* **The request**
Return every line of the listing below word for word, adding and changing nothing.

* **Recorded data**

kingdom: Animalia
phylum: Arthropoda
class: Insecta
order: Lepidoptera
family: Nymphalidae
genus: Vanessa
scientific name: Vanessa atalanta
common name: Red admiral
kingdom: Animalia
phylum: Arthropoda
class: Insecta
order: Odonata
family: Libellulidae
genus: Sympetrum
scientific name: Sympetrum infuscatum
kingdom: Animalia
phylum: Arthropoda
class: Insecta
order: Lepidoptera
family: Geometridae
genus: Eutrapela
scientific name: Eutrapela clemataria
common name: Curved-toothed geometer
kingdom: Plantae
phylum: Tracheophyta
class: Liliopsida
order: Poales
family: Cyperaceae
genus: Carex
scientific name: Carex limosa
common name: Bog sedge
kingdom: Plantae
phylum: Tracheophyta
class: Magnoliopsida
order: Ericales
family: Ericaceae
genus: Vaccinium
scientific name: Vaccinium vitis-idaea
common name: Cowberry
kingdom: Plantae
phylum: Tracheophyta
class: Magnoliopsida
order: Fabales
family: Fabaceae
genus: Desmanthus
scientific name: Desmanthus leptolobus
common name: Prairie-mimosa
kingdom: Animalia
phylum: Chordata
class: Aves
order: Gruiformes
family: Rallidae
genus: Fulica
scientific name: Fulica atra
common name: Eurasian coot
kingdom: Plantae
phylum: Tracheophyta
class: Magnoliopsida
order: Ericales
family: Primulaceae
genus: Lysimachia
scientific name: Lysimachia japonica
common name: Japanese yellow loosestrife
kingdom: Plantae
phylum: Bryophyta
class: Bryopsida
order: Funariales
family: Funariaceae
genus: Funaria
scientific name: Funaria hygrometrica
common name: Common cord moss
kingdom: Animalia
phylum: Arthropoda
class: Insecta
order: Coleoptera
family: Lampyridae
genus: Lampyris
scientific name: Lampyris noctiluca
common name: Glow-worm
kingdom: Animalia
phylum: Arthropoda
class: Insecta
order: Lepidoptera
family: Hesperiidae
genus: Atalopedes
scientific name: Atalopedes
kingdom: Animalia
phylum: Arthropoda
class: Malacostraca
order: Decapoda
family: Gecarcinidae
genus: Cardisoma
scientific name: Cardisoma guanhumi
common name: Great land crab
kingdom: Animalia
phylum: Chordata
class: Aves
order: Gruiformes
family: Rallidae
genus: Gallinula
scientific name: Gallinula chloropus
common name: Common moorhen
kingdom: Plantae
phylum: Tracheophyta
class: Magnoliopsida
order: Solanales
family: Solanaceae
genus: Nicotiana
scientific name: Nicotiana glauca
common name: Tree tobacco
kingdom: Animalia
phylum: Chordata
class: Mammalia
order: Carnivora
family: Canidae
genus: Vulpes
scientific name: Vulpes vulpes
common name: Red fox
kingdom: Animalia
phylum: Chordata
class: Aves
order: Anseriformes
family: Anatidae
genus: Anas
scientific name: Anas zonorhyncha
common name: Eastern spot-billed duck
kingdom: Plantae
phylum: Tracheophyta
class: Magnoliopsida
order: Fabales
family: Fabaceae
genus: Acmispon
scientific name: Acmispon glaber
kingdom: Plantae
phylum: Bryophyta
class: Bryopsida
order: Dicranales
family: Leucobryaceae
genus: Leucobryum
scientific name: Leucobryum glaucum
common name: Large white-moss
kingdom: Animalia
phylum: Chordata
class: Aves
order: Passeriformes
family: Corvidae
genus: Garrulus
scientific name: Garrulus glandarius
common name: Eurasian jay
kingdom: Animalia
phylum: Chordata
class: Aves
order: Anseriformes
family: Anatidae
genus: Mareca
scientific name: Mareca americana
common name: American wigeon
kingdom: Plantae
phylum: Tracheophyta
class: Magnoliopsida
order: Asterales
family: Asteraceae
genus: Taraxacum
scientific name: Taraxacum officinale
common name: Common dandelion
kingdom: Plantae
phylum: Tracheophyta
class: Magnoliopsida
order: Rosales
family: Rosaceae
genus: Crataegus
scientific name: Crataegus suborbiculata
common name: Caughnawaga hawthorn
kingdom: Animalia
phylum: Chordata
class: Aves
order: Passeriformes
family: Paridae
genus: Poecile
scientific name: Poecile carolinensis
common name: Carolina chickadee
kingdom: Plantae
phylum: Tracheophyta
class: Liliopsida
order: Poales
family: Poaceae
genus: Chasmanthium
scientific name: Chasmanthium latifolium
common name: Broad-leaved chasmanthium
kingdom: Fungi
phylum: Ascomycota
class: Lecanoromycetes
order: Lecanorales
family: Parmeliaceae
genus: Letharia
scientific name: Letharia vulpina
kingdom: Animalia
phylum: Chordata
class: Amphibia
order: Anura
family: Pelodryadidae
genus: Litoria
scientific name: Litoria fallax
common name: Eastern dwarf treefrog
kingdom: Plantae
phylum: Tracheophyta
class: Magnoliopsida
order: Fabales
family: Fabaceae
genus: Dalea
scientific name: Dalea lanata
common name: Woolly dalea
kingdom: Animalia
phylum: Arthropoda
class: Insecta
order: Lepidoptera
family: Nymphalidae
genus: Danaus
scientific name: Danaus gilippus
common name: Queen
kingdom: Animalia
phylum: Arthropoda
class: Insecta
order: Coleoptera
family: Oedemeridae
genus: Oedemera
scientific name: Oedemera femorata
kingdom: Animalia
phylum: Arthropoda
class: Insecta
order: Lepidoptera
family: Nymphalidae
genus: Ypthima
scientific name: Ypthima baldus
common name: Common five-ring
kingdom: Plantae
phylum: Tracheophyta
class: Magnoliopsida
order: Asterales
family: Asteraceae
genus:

* **Result**
kingdom: Animalia
phylum: Arthropoda
class: Insecta
order: Lepidoptera
family: Nymphalidae
genus: Vanessa
scientific name: Vanessa atalanta
common name: Red admiral
kingdom: Animalia
phylum: Arthropoda
class: Insecta
order: Odonata
family: Libellulidae
genus: Sympetrum
scientific name: Sympetrum infuscatum
kingdom: Animalia
phylum: Arthropoda
class: Insecta
order: Lepidoptera
family: Geometridae
genus: Eutrapela
scientific name: Eutrapela clemataria
common name: Curved-toothed geometer
kingdom: Plantae
phylum: Tracheophyta
class: Liliopsida
order: Poales
family: Cyperaceae
genus: Carex
scientific name: Carex limosa
common name: Bog sedge
kingdom: Plantae
phylum: Tracheophyta
class: Magnoliopsida
order: Ericales
family: Ericaceae
genus: Vaccinium
scientific name: Vaccinium vitis-idaea
common name: Cowberry
kingdom: Plantae
phylum: Tracheophyta
class: Magnoliopsida
order: Fabales
family: Fabaceae
genus: Desmanthus
scientific name: Desmanthus leptolobus
common name: Prairie-mimosa
kingdom: Animalia
phylum: Chordata
class: Aves
order: Gruiformes
family: Rallidae
genus: Fulica
scientific name: Fulica atra
common name: Eurasian coot
kingdom: Plantae
phylum: Tracheophyta
class: Magnoliopsida
order: Ericales
family: Primulaceae
genus: Lysimachia
scientific name: Lysimachia japonica
common name: Japanese yellow loosestrife
kingdom: Plantae
phylum: Bryophyta
class: Bryopsida
order: Funariales
family: Funariaceae
genus: Funaria
scientific name: Funaria hygrometrica
common name: Common cord moss
kingdom: Animalia
phylum: Arthropoda
class: Insecta
order: Coleoptera
family: Lampyridae
genus: Lampyris
scientific name: Lampyris noctiluca
common name: Glow-worm
kingdom: Animalia
phylum: Arthropoda
class: Insecta
order: Lepidoptera
family: Hesperiidae
genus: Atalopedes
scientific name: Atalopedes
kingdom: Animalia
phylum: Arthropoda
class: Malacostraca
order: Decapoda
family: Gecarcinidae
genus: Cardisoma
scientific name: Cardisoma guanhumi
common name: Great land crab
kingdom: Animalia
phylum: Chordata
class: Aves
order: Gruiformes
family: Rallidae
genus: Gallinula
scientific name: Gallinula chloropus
common name: Common moorhen
kingdom: Plantae
phylum: Tracheophyta
class: Magnoliopsida
order: Solanales
family: Solanaceae
genus: Nicotiana
scientific name: Nicotiana glauca
common name: Tree tobacco
kingdom: Animalia
phylum: Chordata
class: Mammalia
order: Carnivora
family: Canidae
genus: Vulpes
scientific name: Vulpes vulpes
common name: Red fox
kingdom: Animalia
phylum: Chordata
class: Aves
order: Anseriformes
family: Anatidae
genus: Anas
scientific name: Anas zonorhyncha
common name: Eastern spot-billed duck
kingdom: Plantae
phylum: Tracheophyta
class: Magnoliopsida
order: Fabales
family: Fabaceae
genus: Acmispon
scientific name: Acmispon glaber
kingdom: Plantae
phylum: Bryophyta
class: Bryopsida
order: Dicranales
family: Leucobryaceae
genus: Leucobryum
scientific name: Leucobryum glaucum
common name: Large white-moss
kingdom: Animalia
phylum: Chordata
class: Aves
order: Passeriformes
family: Corvidae
genus: Garrulus
scientific name: Garrulus glandarius
common name: Eurasian jay
kingdom: Animalia
phylum: Chordata
class: Aves
order: Anseriformes
family: Anatidae
genus: Mareca
scientific name: Mareca americana
common name: American wigeon
kingdom: Plantae
phylum: Tracheophyta
class: Magnoliopsida
order: Asterales
family: Asteraceae
genus: Taraxacum
scientific name: Taraxacum officinale
common name: Common dandelion
kingdom: Plantae
phylum: Tracheophyta
class: Magnoliopsida
order: Rosales
family: Rosaceae
genus: Crataegus
scientific name: Crataegus suborbiculata
common name: Caughnawaga hawthorn
kingdom: Animalia
phylum: Chordata
class: Aves
order: Passeriformes
family: Paridae
genus: Poecile
scientific name: Poecile carolinensis
common name: Carolina chickadee
kingdom: Plantae
phylum: Tracheophyta
class: Liliopsida
order: Poales
family: Poaceae
genus: Chasmanthium
scientific name: Chasmanthium latifolium
common name: Broad-leaved chasmanthium
kingdom: Fungi
phylum: Ascomycota
class: Lecanoromycetes
order: Lecanorales
family: Parmeliaceae
genus: Letharia
scientific name: Letharia vulpina
kingdom: Animalia
phylum: Chordata
class: Amphibia
order: Anura
family: Pelodryadidae
genus: Litoria
scientific name: Litoria fallax
common name: Eastern dwarf treefrog
kingdom: Plantae
phylum: Tracheophyta
class: Magnoliopsida
order: Fabales
family: Fabaceae
genus: Dalea
scientific name: Dalea lanata
common name: Woolly dalea
kingdom: Animalia
phylum: Arthropoda
class: Insecta
order: Lepidoptera
family: Nymphalidae
genus: Danaus
scientific name: Danaus gilippus
common name: Queen
kingdom: Animalia
phylum: Arthropoda
class: Insecta
order: Coleoptera
family: Oedemeridae
genus: Oedemera
scientific name: Oedemera femorata
kingdom: Animalia
phylum: Arthropoda
class: Insecta
order: Lepidoptera
family: Nymphalidae
genus: Ypthima
scientific name: Ypthima baldus
common name: Common five-ring
kingdom: Plantae
phylum: Tracheophyta
class: Magnoliopsida
order: Asterales
family: Asteraceae
genus:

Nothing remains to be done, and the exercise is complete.